● What you are asked to do:
Retype the full listing without altering anything.

Start of Block

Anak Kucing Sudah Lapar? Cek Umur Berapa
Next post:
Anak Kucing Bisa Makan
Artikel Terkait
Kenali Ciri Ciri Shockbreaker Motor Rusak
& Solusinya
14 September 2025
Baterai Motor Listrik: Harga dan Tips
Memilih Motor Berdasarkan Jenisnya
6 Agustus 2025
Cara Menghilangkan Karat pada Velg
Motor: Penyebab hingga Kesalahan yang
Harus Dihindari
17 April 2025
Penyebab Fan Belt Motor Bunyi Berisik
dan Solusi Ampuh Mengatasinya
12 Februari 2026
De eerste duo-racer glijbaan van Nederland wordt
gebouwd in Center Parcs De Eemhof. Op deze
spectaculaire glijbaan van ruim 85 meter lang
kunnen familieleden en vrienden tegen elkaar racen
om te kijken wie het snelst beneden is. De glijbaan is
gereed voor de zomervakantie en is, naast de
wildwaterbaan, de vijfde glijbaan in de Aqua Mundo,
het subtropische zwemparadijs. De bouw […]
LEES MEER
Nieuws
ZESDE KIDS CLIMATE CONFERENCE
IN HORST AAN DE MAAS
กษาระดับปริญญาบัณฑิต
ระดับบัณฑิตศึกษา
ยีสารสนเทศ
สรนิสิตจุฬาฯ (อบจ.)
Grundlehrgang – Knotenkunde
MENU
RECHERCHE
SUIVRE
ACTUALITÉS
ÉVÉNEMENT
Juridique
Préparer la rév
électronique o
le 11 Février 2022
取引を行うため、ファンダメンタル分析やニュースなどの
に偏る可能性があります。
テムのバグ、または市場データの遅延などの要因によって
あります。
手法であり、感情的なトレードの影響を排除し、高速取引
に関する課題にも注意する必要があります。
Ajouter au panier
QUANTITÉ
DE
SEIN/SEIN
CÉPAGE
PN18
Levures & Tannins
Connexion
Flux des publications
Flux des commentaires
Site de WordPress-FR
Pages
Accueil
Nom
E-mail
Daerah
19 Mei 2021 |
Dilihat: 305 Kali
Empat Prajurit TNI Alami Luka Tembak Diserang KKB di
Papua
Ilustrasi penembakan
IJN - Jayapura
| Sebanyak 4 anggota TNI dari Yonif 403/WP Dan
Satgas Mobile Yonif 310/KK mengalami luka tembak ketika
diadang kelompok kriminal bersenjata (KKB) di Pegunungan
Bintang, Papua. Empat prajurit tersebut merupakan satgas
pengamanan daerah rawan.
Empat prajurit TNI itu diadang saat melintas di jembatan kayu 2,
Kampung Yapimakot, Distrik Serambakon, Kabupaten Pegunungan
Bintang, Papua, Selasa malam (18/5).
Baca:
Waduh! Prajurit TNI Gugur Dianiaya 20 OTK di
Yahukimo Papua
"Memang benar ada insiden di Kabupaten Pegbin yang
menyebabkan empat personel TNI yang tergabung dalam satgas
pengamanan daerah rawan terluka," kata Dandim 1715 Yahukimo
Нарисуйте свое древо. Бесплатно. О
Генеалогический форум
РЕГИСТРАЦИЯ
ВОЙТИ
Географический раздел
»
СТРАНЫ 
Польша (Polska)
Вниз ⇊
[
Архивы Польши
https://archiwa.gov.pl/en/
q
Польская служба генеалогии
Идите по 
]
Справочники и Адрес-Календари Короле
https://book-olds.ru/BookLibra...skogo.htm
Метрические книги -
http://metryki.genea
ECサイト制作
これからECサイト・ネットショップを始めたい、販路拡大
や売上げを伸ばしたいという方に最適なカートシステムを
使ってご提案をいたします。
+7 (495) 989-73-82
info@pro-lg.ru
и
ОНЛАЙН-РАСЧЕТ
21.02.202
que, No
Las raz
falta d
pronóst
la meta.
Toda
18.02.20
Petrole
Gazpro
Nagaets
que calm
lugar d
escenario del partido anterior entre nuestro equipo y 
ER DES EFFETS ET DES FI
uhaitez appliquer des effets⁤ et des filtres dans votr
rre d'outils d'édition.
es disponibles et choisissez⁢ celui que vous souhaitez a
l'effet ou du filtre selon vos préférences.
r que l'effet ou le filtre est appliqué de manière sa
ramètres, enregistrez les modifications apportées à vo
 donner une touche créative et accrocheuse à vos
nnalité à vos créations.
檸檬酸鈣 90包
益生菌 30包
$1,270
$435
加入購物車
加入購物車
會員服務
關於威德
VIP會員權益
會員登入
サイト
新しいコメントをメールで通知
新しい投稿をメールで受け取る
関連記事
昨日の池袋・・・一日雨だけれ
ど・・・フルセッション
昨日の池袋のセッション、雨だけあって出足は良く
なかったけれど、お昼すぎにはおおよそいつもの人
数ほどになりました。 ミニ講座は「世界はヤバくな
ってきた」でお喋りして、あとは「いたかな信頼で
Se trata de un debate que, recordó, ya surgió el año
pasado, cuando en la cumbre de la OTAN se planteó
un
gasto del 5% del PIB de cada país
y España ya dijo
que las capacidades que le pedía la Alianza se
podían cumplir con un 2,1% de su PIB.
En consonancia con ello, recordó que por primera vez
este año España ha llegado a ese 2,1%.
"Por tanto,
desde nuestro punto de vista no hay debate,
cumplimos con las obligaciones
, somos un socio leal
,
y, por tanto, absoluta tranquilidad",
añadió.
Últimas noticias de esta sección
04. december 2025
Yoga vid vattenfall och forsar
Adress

End of Block

● Written answer:
Anak Kucing Sudah Lapar? Cek Umur Berapa
Next post:
Anak Kucing Bisa Makan
Artikel Terkait
Kenali Ciri Ciri Shockbreaker Motor Rusak
& Solusinya
14 September 2025
Baterai Motor Listrik: Harga dan Tips
Memilih Motor Berdasarkan Jenisnya
6 Agustus 2025
Cara Menghilangkan Karat pada Velg
Motor: Penyebab hingga Kesalahan yang
Harus Dihindari
17 April 2025
Penyebab Fan Belt Motor Bunyi Berisik
dan Solusi Ampuh Mengatasinya
12 Februari 2026
De eerste duo-racer glijbaan van Nederland wordt
gebouwd in Center Parcs De Eemhof. Op deze
spectaculaire glijbaan van ruim 85 meter lang
kunnen familieleden en vrienden tegen elkaar racen
om te kijken wie het snelst beneden is. De glijbaan is
gereed voor de zomervakantie en is, naast de
wildwaterbaan, de vijfde glijbaan in de Aqua Mundo,
het subtropische zwemparadijs. De bouw […]
LEES MEER
Nieuws
ZESDE KIDS CLIMATE CONFERENCE
IN HORST AAN DE MAAS
กษาระดับปริญญาบัณฑิต
ระดับบัณฑิตศึกษา
ยีสารสนเทศ
สรนิสิตจุฬาฯ (อบจ.)
Grundlehrgang – Knotenkunde
MENU
RECHERCHE
SUIVRE
ACTUALITÉS
ÉVÉNEMENT
Juridique
Préparer la rév
électronique o
le 11 Février 2022
取引を行うため、ファンダメンタル分析やニュースなどの
に偏る可能性があります。
テムのバグ、または市場データの遅延などの要因によって
あります。
手法であり、感情的なトレードの影響を排除し、高速取引
に関する課題にも注意する必要があります。
Ajouter au panier
QUANTITÉ
DE
SEIN/SEIN
CÉPAGE
PN18
Levures & Tannins
Connexion
Flux des publications
Flux des commentaires
Site de WordPress-FR
Pages
Accueil
Nom
E-mail
Daerah
19 Mei 2021 |
Dilihat: 305 Kali
Empat Prajurit TNI Alami Luka Tembak Diserang KKB di
Papua
Ilustrasi penembakan
IJN - Jayapura
| Sebanyak 4 anggota TNI dari Yonif 403/WP Dan
Satgas Mobile Yonif 310/KK mengalami luka tembak ketika
diadang kelompok kriminal bersenjata (KKB) di Pegunungan
Bintang, Papua. Empat prajurit tersebut merupakan satgas
pengamanan daerah rawan.
Empat prajurit TNI itu diadang saat melintas di jembatan kayu 2,
Kampung Yapimakot, Distrik Serambakon, Kabupaten Pegunungan
Bintang, Papua, Selasa malam (18/5).
Baca:
Waduh! Prajurit TNI Gugur Dianiaya 20 OTK di
Yahukimo Papua
"Memang benar ada insiden di Kabupaten Pegbin yang
menyebabkan empat personel TNI yang tergabung dalam satgas
pengamanan daerah rawan terluka," kata Dandim 1715 Yahukimo
Нарисуйте свое древо. Бесплатно. О
Генеалогический форум
РЕГИСТРАЦИЯ
ВОЙТИ
Географический раздел
»
СТРАНЫ 
Польша (Polska)
Вниз ⇊
[
Архивы Польши
https://archiwa.gov.pl/en/
q
Польская служба генеалогии
Идите по 
]
Справочники и Адрес-Календари Короле
https://book-olds.ru/BookLibra...skogo.htm
Метрические книги -
http://metryki.genea
ECサイト制作
これからECサイト・ネットショップを始めたい、販路拡大
や売上げを伸ばしたいという方に最適なカートシステムを
使ってご提案をいたします。
+7 (495) 989-73-82
info@pro-lg.ru
и
ОНЛАЙН-РАСЧЕТ
21.02.202
que, No
Las raz
falta d
pronóst
la meta.
Toda
18.02.20
Petrole
Gazpro
Nagaets
que calm
lugar d
escenario del partido anterior entre nuestro equipo y 
ER DES EFFETS ET DES FI
uhaitez appliquer des effets⁤ et des filtres dans votr
rre d'outils d'édition.
es disponibles et choisissez⁢ celui que vous souhaitez a
l'effet ou du filtre selon vos préférences.
r que l'effet ou le filtre est appliqué de manière sa
ramètres, enregistrez les modifications apportées à vo
 donner une touche créative et accrocheuse à vos
nnalité à vos créations.
檸檬酸鈣 90包
益生菌 30包
$1,270
$435
加入購物車
加入購物車
會員服務
關於威德
VIP會員權益
會員登入
サイト
新しいコメントをメールで通知
新しい投稿をメールで受け取る
関連記事
昨日の池袋・・・一日雨だけれ
ど・・・フルセッション
昨日の池袋のセッション、雨だけあって出足は良く
なかったけれど、お昼すぎにはおおよそいつもの人
数ほどになりました。 ミニ講座は「世界はヤバくな
ってきた」でお喋りして、あとは「いたかな信頼で
Se trata de un debate que, recordó, ya surgió el año
pasado, cuando en la cumbre de la OTAN se planteó
un
gasto del 5% del PIB de cada país
y España ya dijo
que las capacidades que le pedía la Alianza se
podían cumplir con un 2,1% de su PIB.
En consonancia con ello, recordó que por primera vez
este año España ha llegado a ese 2,1%.
"Por tanto,
desde nuestro punto de vista no hay debate,
cumplimos con las obligaciones
, somos un socio leal
,
y, por tanto, absoluta tranquilidad",
añadió.
Últimas noticias de esta sección
04. december 2025
Yoga vid vattenfall och forsar
Adress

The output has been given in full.